● EXERCISE DIRECTIONS
Copy each line of the data exactly. Leave nothing out.

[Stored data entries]
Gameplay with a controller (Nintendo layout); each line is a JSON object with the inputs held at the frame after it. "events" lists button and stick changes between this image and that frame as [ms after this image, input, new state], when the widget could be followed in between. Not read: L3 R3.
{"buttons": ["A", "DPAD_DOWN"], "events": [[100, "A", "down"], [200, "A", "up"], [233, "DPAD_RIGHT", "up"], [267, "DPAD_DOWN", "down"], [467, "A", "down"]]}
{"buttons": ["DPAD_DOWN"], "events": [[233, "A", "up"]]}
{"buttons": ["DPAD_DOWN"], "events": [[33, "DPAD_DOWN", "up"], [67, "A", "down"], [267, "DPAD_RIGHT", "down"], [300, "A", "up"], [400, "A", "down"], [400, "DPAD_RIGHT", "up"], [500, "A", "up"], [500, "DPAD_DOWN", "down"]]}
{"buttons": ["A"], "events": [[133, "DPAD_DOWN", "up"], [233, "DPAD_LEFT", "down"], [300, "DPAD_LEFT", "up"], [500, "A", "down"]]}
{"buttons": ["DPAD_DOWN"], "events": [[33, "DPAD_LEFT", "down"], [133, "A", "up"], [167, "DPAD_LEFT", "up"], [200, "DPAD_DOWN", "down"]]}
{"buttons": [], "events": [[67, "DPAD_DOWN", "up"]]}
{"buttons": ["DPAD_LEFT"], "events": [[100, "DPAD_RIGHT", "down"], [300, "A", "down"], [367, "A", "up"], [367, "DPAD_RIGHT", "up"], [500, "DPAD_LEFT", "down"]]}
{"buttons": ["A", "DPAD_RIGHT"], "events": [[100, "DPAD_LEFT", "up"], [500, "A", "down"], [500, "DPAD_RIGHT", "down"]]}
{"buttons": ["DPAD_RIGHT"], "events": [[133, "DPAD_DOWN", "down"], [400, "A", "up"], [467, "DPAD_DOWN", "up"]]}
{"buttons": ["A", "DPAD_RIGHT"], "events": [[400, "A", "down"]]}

● EXERCISE RESPONSE
Gameplay with a controller (Nintendo layout); each line is a JSON object with the inputs held at the frame after it. "events" lists button and stick changes between this image and that frame as [ms after this image, input, new state], when the widget could be followed in between. Not read: L3 R3.
{"buttons": ["A", "DPAD_DOWN"], "events": [[100, "A", "down"], [200, "A", "up"], [233, "DPAD_RIGHT", "up"], [267, "DPAD_DOWN", "down"], [467, "A", "down"]]}
{"buttons": ["DPAD_DOWN"], "events": [[233, "A", "up"]]}
{"buttons": ["DPAD_DOWN"], "events": [[33, "DPAD_DOWN", "up"], [67, "A", "down"], [267, "DPAD_RIGHT", "down"], [300, "A", "up"], [400, "A", "down"], [400, "DPAD_RIGHT", "up"], [500, "A", "up"], [500, "DPAD_DOWN", "down"]]}
{"buttons": ["A"], "events": [[133, "DPAD_DOWN", "up"], [233, "DPAD_LEFT", "down"], [300, "DPAD_LEFT", "up"], [500, "A", "down"]]}
{"buttons": ["DPAD_DOWN"], "events": [[33, "DPAD_LEFT", "down"], [133, "A", "up"], [167, "DPAD_LEFT", "up"], [200, "DPAD_DOWN", "down"]]}
{"buttons": [], "events": [[67, "DPAD_DOWN", "up"]]}
{"buttons": ["DPAD_LEFT"], "events": [[100, "DPAD_RIGHT", "down"], [300, "A", "down"], [367, "A", "up"], [367, "DPAD_RIGHT", "up"], [500, "DPAD_LEFT", "down"]]}
{"buttons": ["A", "DPAD_RIGHT"], "events": [[100, "DPAD_LEFT", "up"], [500, "A", "down"], [500, "DPAD_RIGHT", "down"]]}
{"buttons": ["DPAD_RIGHT"], "events": [[133, "DPAD_DOWN", "down"], [400, "A", "up"], [467, "DPAD_DOWN", "up"]]}
{"buttons": ["A", "DPAD_RIGHT"], "events": [[400, "A", "down"]]}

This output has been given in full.